Lots of creative monsters to collect and fight.

A unique and compelling spin on action puzzle games.

Free-to-play mechanics are generally fair.

The Bad

Some grinding required for higher level challenges.

Stamina system may annoy some players.

We are all connected in this great circle of life. Our fates are intertwined. Even the smallest actions we perform can create enormous waves in another person’s existence.

This touchy-feely philosophy is applied triple-strength in Dungeon Link, an action / puzzle game from Gamevil. Heroes must team up and link attacks in order to take down foul demons, and strategy is just as important as power. It’s a pretty interesting mash-up of genres and it’s a lot of fun, even if the usual free-to-play trappings you’d expect from this kind of title dampen things down a bit.

Dungeon Link takes place in a world called Kanterbury that’s under siege by a powerful demon king. You choose an avatar and recruit companions in hopes of taking The Beast down and restoring peace to the realm. You know, hero stuff.Screenshot_7

Since the advent of Puzzle & Dragons, the number of action / puzzle mash-ups on the digital marketplace has positively exploded. Dungeon Link is yet another entry in the genre, and it has the usual gang of cutesy collectable warrior mascots that need to be leveled up by feeding them the lesser fighters that accumulate in your stable. But thankfully, Dungeon Link’s core mechanic is noticeably different from other games that share its genes.

You command four fighters scattered across a grid. Each fighter has a color associated with them, as well as a circle that marks their starting and ending point. When you draw a line between those points, it functions as a path for the hero to travel and whup any enemies in their way.

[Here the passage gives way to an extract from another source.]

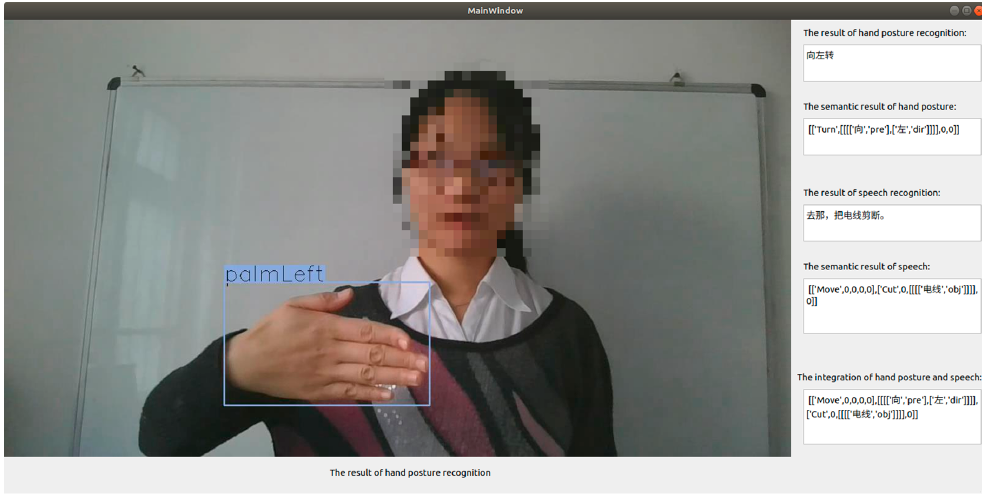
Figure 25. Results of the integration of deictic hand posture and voice commands.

The longer they travel, the stronger their attack, so it’s usually better to have them meander around the battlefield than simply make a beeline from Point A to Point B.

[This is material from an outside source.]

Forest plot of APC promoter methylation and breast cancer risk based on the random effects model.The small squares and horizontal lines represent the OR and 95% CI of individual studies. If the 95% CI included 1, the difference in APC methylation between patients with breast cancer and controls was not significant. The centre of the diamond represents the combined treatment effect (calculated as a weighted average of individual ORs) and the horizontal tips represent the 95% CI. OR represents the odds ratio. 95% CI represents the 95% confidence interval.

Key word here: “Usually.” If you manage to make all your fighters cross every square on the grid, they’ll launch a final, powerful attack that may defeat lingering enemies and save you from a whuppin’ when it comes time for the baddies to take their turn. In other words, sometimes it’s preferable to execute a short attack that cleans up any lingering squares on the grid and lets you zap leftover enemies with a massive lightning bolt.

The fun really starts when you learn how to link attacks. If you’re clever – and if you have a bit of luck on your side – you can thread your attacks through all your warriors’ starting and ending points, which really puts the hurt on the demons and devils tormenting you. It’s an incredibly satisfying trick to pull off.

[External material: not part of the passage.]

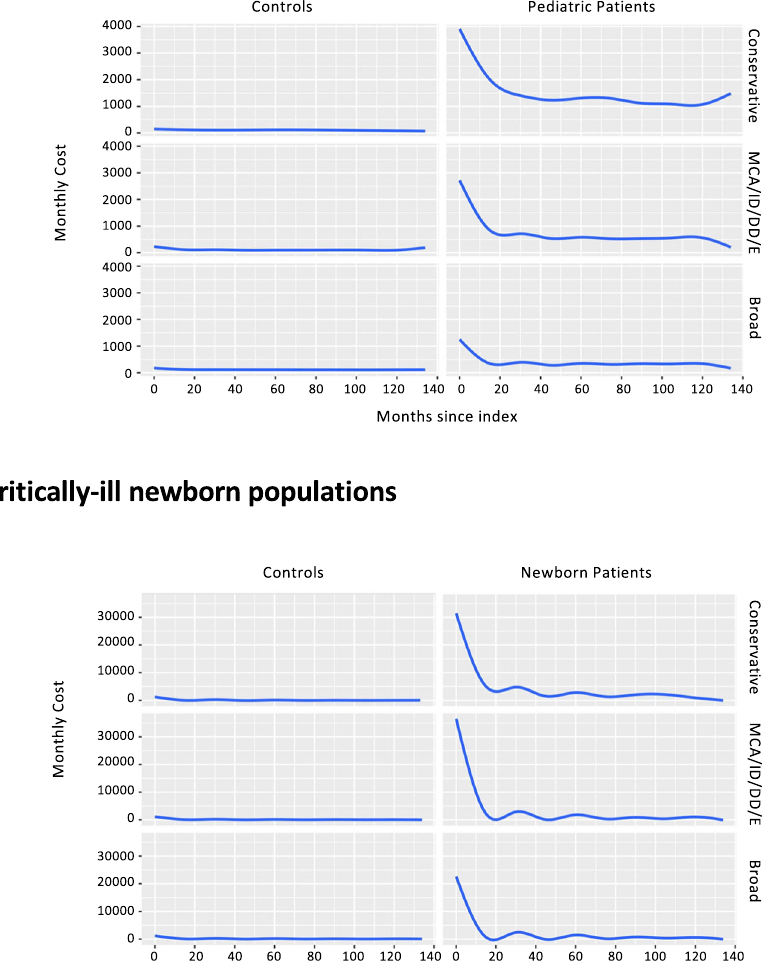
Fig. 2 Monthly costs from index date. For both the a pediatric populations and b critically-ill newborn populations, control populations are shown on the left and patient cohorts on the right. MCA/ID/DD/E: MCA multiple congenital anomalies, ID intellectual disability, DD developmental delay, E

“Satisfying” describes Dungeon Link nicely. The warrior-linking mechanic offers a nice halfway point between thinking of complex strategies and simply letting loose on your opponents. There are tons of fighters to collect, though most of them will admittedly go into beefing up your favorites.


Even the free-to-play mechanics aren’t as restrictive as many games of its type. There’s a stamina system and you need hard currency (gems) in order to perform guaranteed summons of the game’s top-tier warriors, but you’re also offered generous sums of gems for completing quests and checking in on the game every couple of hours. That said, the materials necessary to evolve your fighters take a long time to acquire, which means you may find yourself outclassed without some grinding.

If you’re nutty about action / puzzle games, download Dungeon Link without delay. If you’re burnt out on Puzzle & Dragon and games like it, try poking at Dungeon Link anyway. Its attempts to differentiate itself may be what you need to slide back into the genre.